Falstad grunted in approval, clearly pleased with the reaction.

"Tha's more like it," the dwarf muttered, rolling his shoulders as he stepped back slightly. His tone shifted again, slipping naturally into something lighter, almost nostalgic. "I cannae wait to get back an' show ye some o' our delicacies… though," he paused, scratching his beard thoughtfully, "reckon that city ye'll be stayin' in is a fair bit o' distance away from me home."

A grin tugged at Falstad's lips, wide and unbothered, as if distance was nothing more than a trivial inconvenience rather than a real boundary. 

"Ah well," Falstad continued, waving a hand dismissively as if distance meant very little to him. "I'll just have to bring me gryphon when I visit ye then, won't I?"

That word—

Gryphon.

It cut through Thorwin's wandering thoughts immediately.

His head lifted almost at once, attention snapping into place with sudden clarity. There was a spark there now, buried beneath exhaustion and memory, something unmistakably alive. He had heard Falstad speak of them before, more than once. Always with that same pride, that same reverence. And once, in passing, the dwarf had even spoken of a promise: a gryphon of his own when he came of age. A creature of sky and storm, Falstad had called them before. The mount of wanderers.

Thorwin's fingers twitched slightly at the memory.

He could see it now; vast wings cutting through open skies, wind tearing past as the world fell away beneath them.

He swallowed his anticipation, barely containing it.

"Can't you just gift me one to ride on now?" he asked suddenly, the words slipping out before he could temper them. There was a faint edge of excitement beneath his voice now, something rare and unguarded. "I promise… I'd take good care of it."

Falstad let out a sharp snort.

"Now ye're wishin' fer too much, lad," the dwarf shot back immediately, though there was no real bite to it.
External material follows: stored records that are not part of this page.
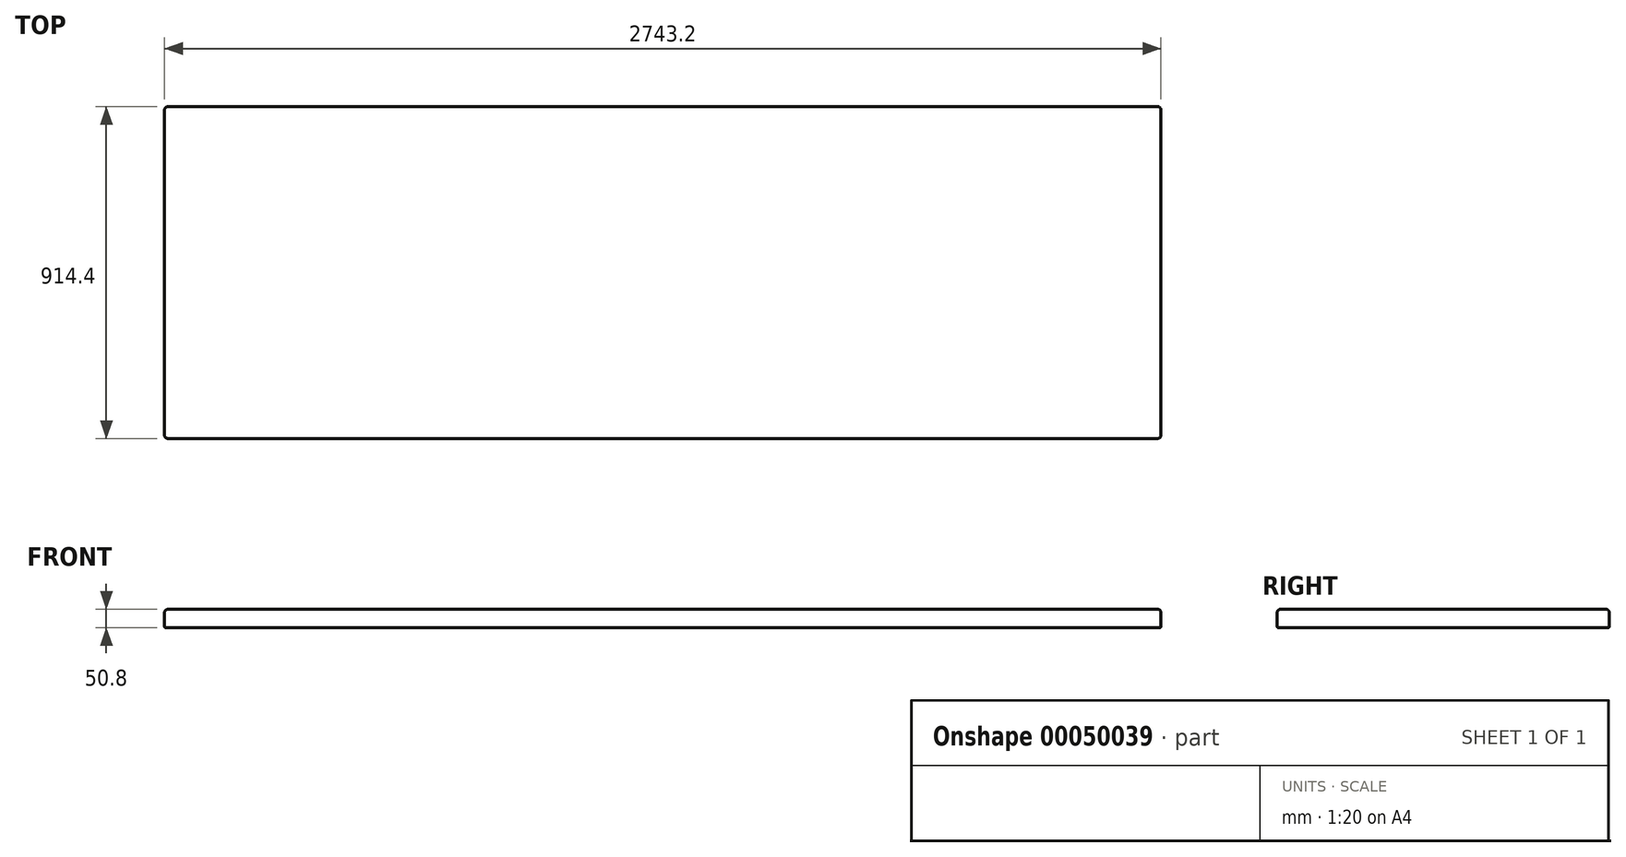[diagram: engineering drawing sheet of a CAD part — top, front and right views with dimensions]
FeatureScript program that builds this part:
annotation { "Feature Type Name" : "Feature", "Feature Type Description" : "" }
export const myFeature = defineFeature(function(context is Context, id is Id, definition is map)
    precondition{}
    {
        {
            var Q0;
            Q0=qCreatedBy(makeId("Top.planeOp"),FACE);
            var sketch = newSketch(context, id + "F0", { "sketchPlane" : qUnion([Q0])});
            skLineSegment(sketch, "E0.rect.bottom", {"start": v(1371.6, 457.2) * mm, "end": v(-1371.6, 457.2) * mm});
            skLineSegment(sketch, "E0.rect.top", {"start": v(1371.6, -457.2) * mm, "end": v(-1371.6, -457.2) * mm});
            skLineSegment(sketch, "E0.rect.left", {"start": v(1371.6, 457.2) * mm, "end": v(1371.6, -457.2) * mm});
            skLineSegment(sketch, "E0.rect.right", {"start": v(-1371.6, 457.2) * mm, "end": v(-1371.6, -457.2) * mm});
            skPoint(sketch, "E0.rect.middle", {"position": v(0, 0) * mm});
            skSolve(sketch);
        }
        {
            var Q0;
            Q0=makeQuery(id+"F0.imprint","IMPRINT",FACE,{"disambiguationData":[TD([[makeQuery(id+"F0.imprint","IMPRINT",EDGE,{"derivedFrom":sQuery(id+"F0.wireOp",EDGE,"E0.rect.bottom")}),1.0]])]});
            extrude(context, id + "F1", {"entities" : qUnion([Q0]), "depth" : 50.8 * mm});
        }
        {
            var Q0;
            Q0=makeQuery(id+"F1.opExtrude","CAP_EDGE",EDGE,{"disambiguationData":[OSD([sQuery(id+"F0.wireOp",EDGE,"E0.rect.bottom")])],"isStart":false});
            var Q1;
            Q1=makeQuery(id+"F1.opExtrude","CAP_EDGE",EDGE,{"disambiguationData":[OSD([sQuery(id+"F0.wireOp",EDGE,"E0.rect.left")])],"isStart":false});
            var Q2;
            Q2=makeQuery(id+"F1.opExtrude","CAP_EDGE",EDGE,{"disambiguationData":[OSD([sQuery(id+"F0.wireOp",EDGE,"E0.rect.top")])],"isStart":false});
            var Q3;
            Q3=makeQuery(id+"F1.opExtrude","CAP_EDGE",EDGE,{"disambiguationData":[OSD([sQuery(id+"F0.wireOp",EDGE,"E0.rect.right")])],"isStart":false});
            fillet(context, id + "F2", {"entities" : qUnion([Q0, Q1, Q2, Q3]), "radius" : 9.52 * mm, "tangentPropagation" : true, "allowEdgeOverflow" : false});
        }
        {
            var Q0;
            Q0=makeQuery(id+"F1.opExtrude","SWEPT_EDGE",EDGE,{"disambiguationData":[OSD([sQuery(id+"F0.wireOp",EDGE,"E0.rect.top"),sQuery(id+"F0.wireOp",EDGE,"E0.rect.left")])]});
            var Q1;
            Q1=makeQuery(id+"F1.opExtrude","SWEPT_EDGE",EDGE,{"disambiguationData":[OSD([sQuery(id+"F0.wireOp",EDGE,"E0.rect.bottom"),sQuery(id+"F0.wireOp",EDGE,"E0.rect.left")])]});
            fillet(context, id + "F3", {"entities" : qUnion([Q0, Q1]), "radius" : 9.52 * mm, "tangentPropagation" : true, "allowEdgeOverflow" : false});
        }
        {
            var Q0;
            Q0=makeQuery(id+"F1.opExtrude","CAP_EDGE",EDGE,{"disambiguationData":[OSD([sQuery(id+"F0.wireOp",EDGE,"E0.rect.right")])],"isStart":true});
            var Q1;
            Q1=makeQuery(id+"F1.opExtrude","CAP_EDGE",EDGE,{"disambiguationData":[OSD([sQuery(id+"F0.wireOp",EDGE,"E0.rect.top")])],"isStart":true});
            var Q2;
            Q2=makeQuery(id+"F1.opExtrude","CAP_EDGE",EDGE,{"disambiguationData":[OSD([sQuery(id+"F0.wireOp",EDGE,"E0.rect.left")])],"isStart":true});
            var Q3;
            Q3=makeQuery(id+"F1.opExtrude","CAP_EDGE",EDGE,{"disambiguationData":[OSD([sQuery(id+"F0.wireOp",EDGE,"E0.rect.bottom")])],"isStart":true});
            fillet(context, id + "F4", {"entities" : qUnion([Q0, Q1, Q2, Q3]), "radius" : 3.17 * mm, "tangentPropagation" : true, "allowEdgeOverflow" : false});
        }
        {
            var Q0;
            Q0=makeQuery(id+"F1.opExtrude","SWEPT_EDGE",EDGE,{"disambiguationData":[OSD([sQuery(id+"F0.wireOp",EDGE,"E0.rect.bottom"),sQuery(id+"F0.wireOp",EDGE,"E0.rect.right")])]});
            var Q1;
            Q1=makeQuery(id+"F1.opExtrude","SWEPT_EDGE",EDGE,{"disambiguationData":[OSD([sQuery(id+"F0.wireOp",EDGE,"E0.rect.top"),sQuery(id+"F0.wireOp",EDGE,"E0.rect.right")])]});
            fillet(context, id + "F5", {"entities" : qUnion([Q0, Q1]), "radius" : 9.52 * mm, "tangentPropagation" : true, "allowEdgeOverflow" : false});
        }
    });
He planted his hands on his hips, shaking his head as if deeply offended by the suggestion. "I gotta wait fer me beloved gryph tae lay out its eggs first!"

He huffed dramatically, as though burdened by great responsibility.

Then, with a final dismissive wave, he turned slightly away.

"Best I get on tae me whiskey," Falstad added, already beginning to walk off toward the manor kitchen. "Ye people take far too much advantage o' this handsome dwarf, aye?"

His boots thudded lightly against the ground as he left, voice fading into the distance.

Thorwin watched him go.

For a moment, he said nothing.

Then—

"—Falstad."

The dwarf paused mid-step.

He did not turn.

Thorwin hesitated, just briefly, as if the words carried more weight than he expected them to.

"Thank you for being here," he said quietly.